Like detective sergeant Fabien Gauthier (Maxime Mailloux), many of us sighed in front of our screens: let Nora shave her beard and all her problems will disappear, period. But Nora refuses to conform and embraces her dual identities as a man and a woman. Does she have the right to live her life in peace, without fearing for her safety?
That’s why I like Quebec soap operas, which are on the air from September to April, unlike TV series, which last eight or ten episodes. These television series talk about our society and super current issues.
Often, our soap operas become mirrors of real cases that shake up the news. This happens regularly in STAT, With a beating heart And Indefensiblewhich are stuck on the headlines of the judicial sections of newspapers.
It takes breath, investment and imagination to write a TV novel. It’s a tough task, which fewer and fewer authors want to accomplish. In the TV world, you see, writing a soap opera remains less prestigious than working on a miniseries intended for a digital platform. The soap opera is for old people and “madames”, we hear regularly. Moreover, there is almost no replacement – there is a shortage – to succeed Anne Boyer, Michel d’Astous, Danielle Trottier, Chantal Cadieux, Sylvie Lussier and Pierre Poirier in the industry.
It’s really a shame. Because the TV novel allows its creators to push the exploration of the characters very far, over a long period. If one episode of the season is less good, there are twenty others left to make up for it.
The audience ratings demonstrate it on a daily basis: the Quebec public loves its soap operas, starting with STAT And Indefensible.

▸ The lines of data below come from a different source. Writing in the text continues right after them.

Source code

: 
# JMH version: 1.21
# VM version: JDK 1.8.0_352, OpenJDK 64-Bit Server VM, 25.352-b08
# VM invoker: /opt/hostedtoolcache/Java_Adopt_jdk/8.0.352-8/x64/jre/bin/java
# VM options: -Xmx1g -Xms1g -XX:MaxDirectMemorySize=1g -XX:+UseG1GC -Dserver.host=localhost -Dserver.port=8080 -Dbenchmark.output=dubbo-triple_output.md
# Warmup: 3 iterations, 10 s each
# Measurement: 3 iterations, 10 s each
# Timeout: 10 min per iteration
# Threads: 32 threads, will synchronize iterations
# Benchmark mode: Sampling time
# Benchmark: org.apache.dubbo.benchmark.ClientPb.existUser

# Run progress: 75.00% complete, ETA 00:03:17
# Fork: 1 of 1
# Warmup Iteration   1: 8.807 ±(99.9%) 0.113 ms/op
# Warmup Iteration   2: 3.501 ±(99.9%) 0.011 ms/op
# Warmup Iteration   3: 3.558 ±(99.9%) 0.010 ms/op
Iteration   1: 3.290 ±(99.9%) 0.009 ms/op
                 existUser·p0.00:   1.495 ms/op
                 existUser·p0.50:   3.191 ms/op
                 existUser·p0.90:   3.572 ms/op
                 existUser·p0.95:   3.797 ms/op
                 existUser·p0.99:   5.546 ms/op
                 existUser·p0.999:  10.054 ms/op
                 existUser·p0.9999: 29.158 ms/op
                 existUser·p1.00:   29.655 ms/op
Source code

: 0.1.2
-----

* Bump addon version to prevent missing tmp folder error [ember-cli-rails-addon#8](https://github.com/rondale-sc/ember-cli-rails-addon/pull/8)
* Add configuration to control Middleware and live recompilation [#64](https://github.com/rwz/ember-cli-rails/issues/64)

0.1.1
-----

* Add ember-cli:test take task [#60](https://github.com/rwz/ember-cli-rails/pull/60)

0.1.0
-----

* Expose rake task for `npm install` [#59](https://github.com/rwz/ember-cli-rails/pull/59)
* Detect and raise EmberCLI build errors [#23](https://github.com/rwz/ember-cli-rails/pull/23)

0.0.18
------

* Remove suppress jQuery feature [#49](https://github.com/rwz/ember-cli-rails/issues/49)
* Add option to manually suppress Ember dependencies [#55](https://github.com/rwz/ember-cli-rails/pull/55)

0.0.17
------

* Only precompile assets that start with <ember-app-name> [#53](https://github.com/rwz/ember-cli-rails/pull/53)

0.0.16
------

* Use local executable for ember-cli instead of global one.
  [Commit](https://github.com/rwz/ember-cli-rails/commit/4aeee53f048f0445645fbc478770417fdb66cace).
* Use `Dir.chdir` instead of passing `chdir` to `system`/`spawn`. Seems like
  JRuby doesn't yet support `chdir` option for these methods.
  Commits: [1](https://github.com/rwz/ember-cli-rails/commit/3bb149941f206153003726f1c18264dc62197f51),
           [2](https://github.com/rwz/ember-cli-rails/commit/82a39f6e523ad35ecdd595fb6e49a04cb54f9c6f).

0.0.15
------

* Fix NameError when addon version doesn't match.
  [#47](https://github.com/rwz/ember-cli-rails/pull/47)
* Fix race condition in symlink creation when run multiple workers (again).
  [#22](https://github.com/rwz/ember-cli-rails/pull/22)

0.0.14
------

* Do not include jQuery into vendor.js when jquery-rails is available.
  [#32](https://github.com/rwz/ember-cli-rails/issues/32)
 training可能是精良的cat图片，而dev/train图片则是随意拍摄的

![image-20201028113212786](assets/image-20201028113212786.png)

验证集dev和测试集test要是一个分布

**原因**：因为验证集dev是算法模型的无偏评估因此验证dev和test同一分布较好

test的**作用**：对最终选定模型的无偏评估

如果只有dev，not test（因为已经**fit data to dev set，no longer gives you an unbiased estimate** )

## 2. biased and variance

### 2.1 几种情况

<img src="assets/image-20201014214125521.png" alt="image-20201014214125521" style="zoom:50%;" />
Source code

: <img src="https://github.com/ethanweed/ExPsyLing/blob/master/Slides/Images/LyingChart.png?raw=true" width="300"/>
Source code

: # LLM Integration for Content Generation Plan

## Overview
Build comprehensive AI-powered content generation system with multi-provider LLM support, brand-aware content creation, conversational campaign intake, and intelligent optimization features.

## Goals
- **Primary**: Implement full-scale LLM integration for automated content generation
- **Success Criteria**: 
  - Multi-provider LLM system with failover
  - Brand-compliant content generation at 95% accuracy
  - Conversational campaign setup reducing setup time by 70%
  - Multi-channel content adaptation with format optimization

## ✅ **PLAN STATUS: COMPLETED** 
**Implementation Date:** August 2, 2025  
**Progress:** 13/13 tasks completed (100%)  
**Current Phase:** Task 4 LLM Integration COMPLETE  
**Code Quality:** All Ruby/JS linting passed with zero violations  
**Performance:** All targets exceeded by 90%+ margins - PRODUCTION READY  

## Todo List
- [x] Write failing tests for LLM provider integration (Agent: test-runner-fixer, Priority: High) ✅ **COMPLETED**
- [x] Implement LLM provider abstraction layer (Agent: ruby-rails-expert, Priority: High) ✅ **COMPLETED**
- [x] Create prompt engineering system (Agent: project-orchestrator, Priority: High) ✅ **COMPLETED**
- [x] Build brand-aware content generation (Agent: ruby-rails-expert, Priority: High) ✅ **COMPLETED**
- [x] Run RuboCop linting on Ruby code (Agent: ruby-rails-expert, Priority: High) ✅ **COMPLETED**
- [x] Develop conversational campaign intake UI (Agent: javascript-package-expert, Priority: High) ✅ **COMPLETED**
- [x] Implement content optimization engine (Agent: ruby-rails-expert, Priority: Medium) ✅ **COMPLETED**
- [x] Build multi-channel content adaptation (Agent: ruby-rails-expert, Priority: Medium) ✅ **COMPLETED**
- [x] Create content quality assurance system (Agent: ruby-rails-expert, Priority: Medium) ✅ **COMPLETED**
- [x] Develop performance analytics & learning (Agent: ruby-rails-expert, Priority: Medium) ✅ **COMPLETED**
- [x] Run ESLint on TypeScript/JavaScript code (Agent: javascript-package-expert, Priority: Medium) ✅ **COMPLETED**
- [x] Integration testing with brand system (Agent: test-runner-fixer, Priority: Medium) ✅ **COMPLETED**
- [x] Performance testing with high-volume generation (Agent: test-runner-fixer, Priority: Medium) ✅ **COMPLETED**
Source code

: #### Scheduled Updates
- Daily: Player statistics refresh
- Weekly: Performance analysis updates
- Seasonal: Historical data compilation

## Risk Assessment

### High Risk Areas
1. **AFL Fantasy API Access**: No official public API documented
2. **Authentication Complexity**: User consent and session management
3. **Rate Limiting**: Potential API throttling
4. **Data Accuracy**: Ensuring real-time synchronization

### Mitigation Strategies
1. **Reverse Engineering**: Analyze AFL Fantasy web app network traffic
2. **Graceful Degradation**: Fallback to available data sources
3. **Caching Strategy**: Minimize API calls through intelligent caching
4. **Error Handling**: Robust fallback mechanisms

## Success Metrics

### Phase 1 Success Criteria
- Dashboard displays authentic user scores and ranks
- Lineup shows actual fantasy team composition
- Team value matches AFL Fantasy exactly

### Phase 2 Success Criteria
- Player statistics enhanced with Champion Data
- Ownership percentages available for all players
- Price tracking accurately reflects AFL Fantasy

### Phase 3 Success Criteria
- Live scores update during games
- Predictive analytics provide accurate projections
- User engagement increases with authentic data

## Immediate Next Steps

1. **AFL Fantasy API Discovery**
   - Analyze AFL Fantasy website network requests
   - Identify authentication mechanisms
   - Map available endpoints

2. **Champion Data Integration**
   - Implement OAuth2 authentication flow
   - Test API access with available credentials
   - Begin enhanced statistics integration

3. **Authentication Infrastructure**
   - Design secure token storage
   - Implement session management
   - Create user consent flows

The soap opera gives a meeting to its faithful. It is part of a family routine. It’s always nice to know that an episode of STAT (orIndefensible) awaits us after a long day of work. And that fuels a dependence that is a lot less serious than that of Tarek Renaud (Madi Chirara) on his cell phone.
I levitate
With Julie Roussel in Witches
The talented actress Julie Roussel is in the juice on Mondays at 8 p.m. On Radio-Canada, she plays the devoted Gladys Thompson of 5e Rank. And on TVA, she plays the intense mayor of Witches, Véronique Côté, who was moving during the scenes of medical assistance in dying for her father Camil (Roger La Rue). There we discovered a vulnerable, terrified and broken woman, who carries a terrible secret. It was heartbreaking.
I avoid it
THE platforms obscure and expensive
I really, really want to watch the miniseries Feud: Capote vs The Swans, about the writer Truman Capote and his New York high society “friends.” In Canada, this Ryan Murphy production is hidden behind the paywall of the CityTV+ application where you have to subscribe to the cable channel FX to follow it. It’s starting to get heavy. Last option: buy all episodes of Feud for $19.99 on Apple TV. Thanks, but no thanks. Too complicated, too expensive. At some point, you have to make choices between a TV show and a pound of butter at the grocery store.